Restate word for word the lines of the entries below, starting with the line that holds "hfov_deg: 15.7" and ending with the line that holds "focal_mm: 4.13", and no others.
───── Material for the task
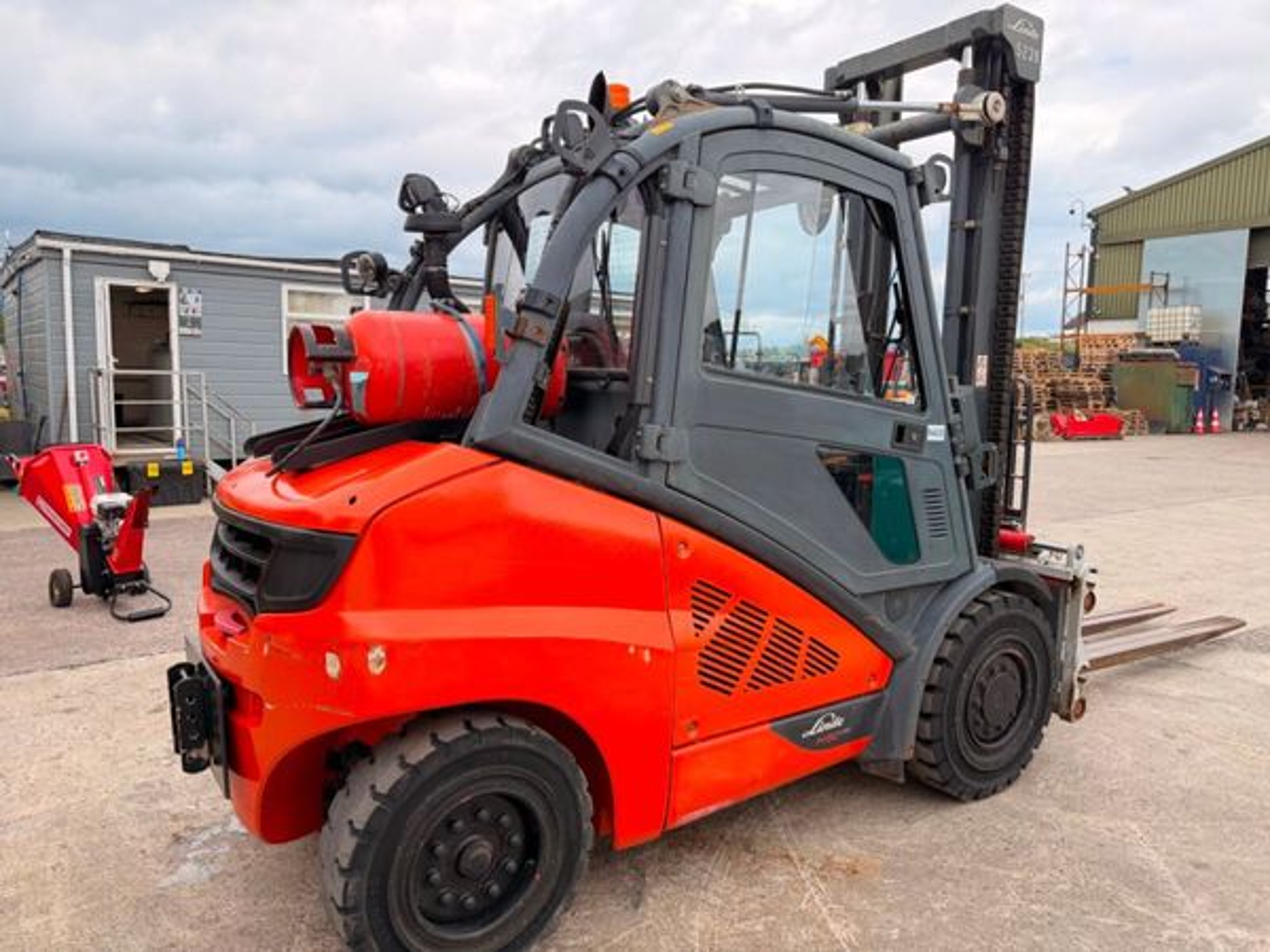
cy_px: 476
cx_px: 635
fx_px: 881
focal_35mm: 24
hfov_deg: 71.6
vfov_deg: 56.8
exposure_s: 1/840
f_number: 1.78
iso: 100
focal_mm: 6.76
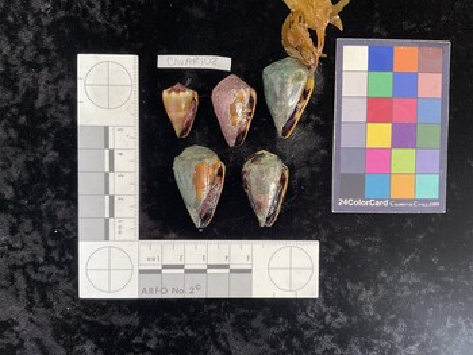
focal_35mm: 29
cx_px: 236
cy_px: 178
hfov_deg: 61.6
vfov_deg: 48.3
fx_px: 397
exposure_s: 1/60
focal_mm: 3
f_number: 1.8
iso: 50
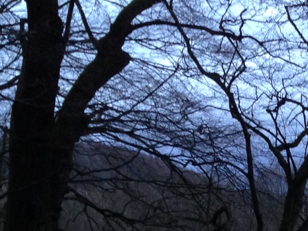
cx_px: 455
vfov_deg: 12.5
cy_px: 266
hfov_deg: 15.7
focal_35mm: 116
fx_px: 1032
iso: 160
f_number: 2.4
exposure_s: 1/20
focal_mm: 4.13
──────────
───── Material for the task
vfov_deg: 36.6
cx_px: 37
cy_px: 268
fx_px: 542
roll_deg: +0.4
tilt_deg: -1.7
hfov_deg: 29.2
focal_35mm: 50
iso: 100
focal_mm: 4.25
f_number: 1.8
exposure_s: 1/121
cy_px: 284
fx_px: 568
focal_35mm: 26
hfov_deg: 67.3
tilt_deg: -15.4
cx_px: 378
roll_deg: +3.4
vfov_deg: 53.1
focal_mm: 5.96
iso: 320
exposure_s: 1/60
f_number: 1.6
──────────
## Output for this task:
hfov_deg: 15.7
focal_35mm: 116
fx_px: 1032
iso: 160
f_number: 2.4
exposure_s: 1/20
focal_mm: 4.13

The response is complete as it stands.